Toutefois, la diversité des denrées permet pour les associations - comme indiqué précédemment dans le rapport - de disposer d'une base de produits compensant l'instabilité des autres sources d'approvisionnement .
Il s'agit donc de trouver un juste équilibre : les denrées choisies doivent être assez diversifiées pour convenir aux besoins des associations, mais pas trop afin de ne pas augmenter les coûts de gestion pour l'État dans une optique de gestion optimale du dispositif.
Ce juste équilibre à trouver se justifie d'autant plus que le nombre d'entrepôts dans lesquels les denrées doivent être distribuées est élevé, complexifiant également les coûts de gestion du dispositif : plus 300 points de livraison dans toute la France, en métropole et dans les régions et départements d'outre-mer, les denrées étant livrées de façon échelonnée dans l'année (5 à 7 fois dans l'année).
Nombre de points de livraison des denrées FEAD
Associations bénéficiaires |
Points de livraison |
Croix Rouge |
7 |
Fédération française des banques alimentaires |
206 |
Secours populaire |
140 |
Restos du Coeur |
10 |
Total |
363 |
Source : FranceAgriMer - Cahier des clauses techniques particulières (CCTP) de la campagne 2018
2. Un modèle original par rapport aux autres pays européens
Ces caractéristiques précitées font ainsi de la France un modèle original sur le plan de la gestion du FEAD. Une étude menée en 2016 sur les systèmes d'aide alimentaire européens, a ainsi mis en relief - sur cinq pays européens étudiés - la spécificité du cas français 53 ( * ) :
- d'abord, comme indiqué précédemment, la France fait partie des pays qui ont choisi de consacrer toute leur enveloppe à l'aide alimentaire
- par ailleurs, le nombre de produits sélectionnés est le plus élevé . S'agissant des pays européens étudiés, le nombre est compris entre 10 et 20 produits, exception faite de la République Tchèque.
Comparaison européenne du nombre de
denrées distribuées
dans le cadre du FEAD
Pays |
Nombre de produits |
Italie |
11 |
Espagne |
15 |
République Tchèque |
36 |
Finlande |
10 |
Belgique |
21 |
Source : rapport sur « le système de choix des denrées français et la mise en oeuvre du FEAD dans les pays européens », septembre 2017
- s'agissant du nombre de lots dans le marché, la France est de loin le premier pays , les autres pays européens étudiés ayant préféré des lots de taille plus importante.

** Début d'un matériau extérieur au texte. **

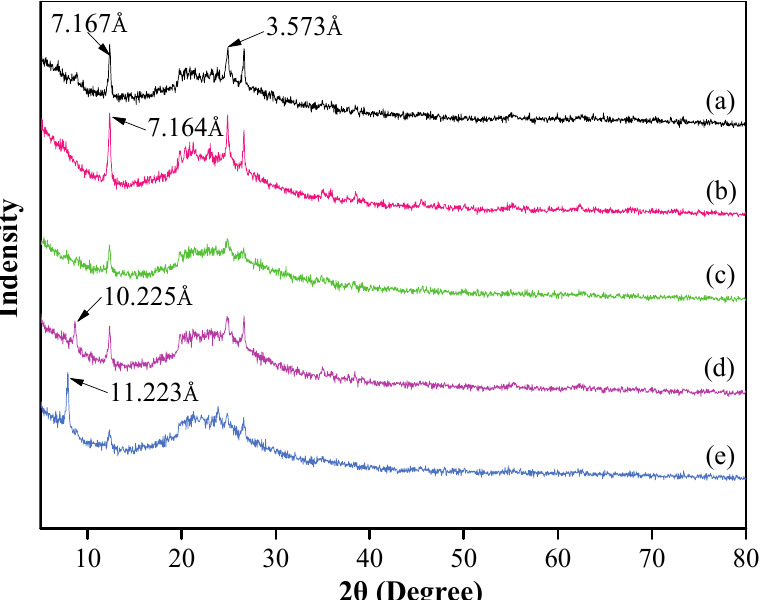
Table 2. Composition of the original kaolinite and the acidified kaolinite.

- en outre, la France se distingue par l'équilibre nutritionnel des produits choisis . La France est le seul pays - dans le panel - à distribuer des produits surgelés et deux sortes de produits frais (beurre et fromage). Elle est également le seul pays à livrer des viandes et poissons non transformées (steak haché, escalope de volaille). L'étude précitée indique, en effet, que « dans les autres pays, les protéines animales sont peu présentes dans les aliments et exclusivement représentés par des produits en conserve (thon, sardine, boeuf etc.). La diversité des produits n'est pas un objectif pour beaucoup de pays européens et la complémentarité entre FEAD et autres sources d'approvisionnement n'est pas spécifiquement recherchée » 54 ( * ) .
- En termes de points de livraison, la France dispose du nombre le plus élevé de structures . Certains pays européens ont en effet réduit leur points de livraison afin d'optimiser l'utilisation des crédits du FEAD, et fait appel à des prestataires pour tout ou partie de l'organisation logistique.
* 51 Le système de choix des denrées français et la mise en oeuvre du FEAD dans les pays européens, septembre 2017, Fors-Recherche sociale, p 89
* 52 Ibid., p44.
* 53 Ibid., p 11. Les pays européens entrant dans le champ de l'étude sont la Belgique, la République Tchèque, l'Italie, l'Espagne, et la Finlande.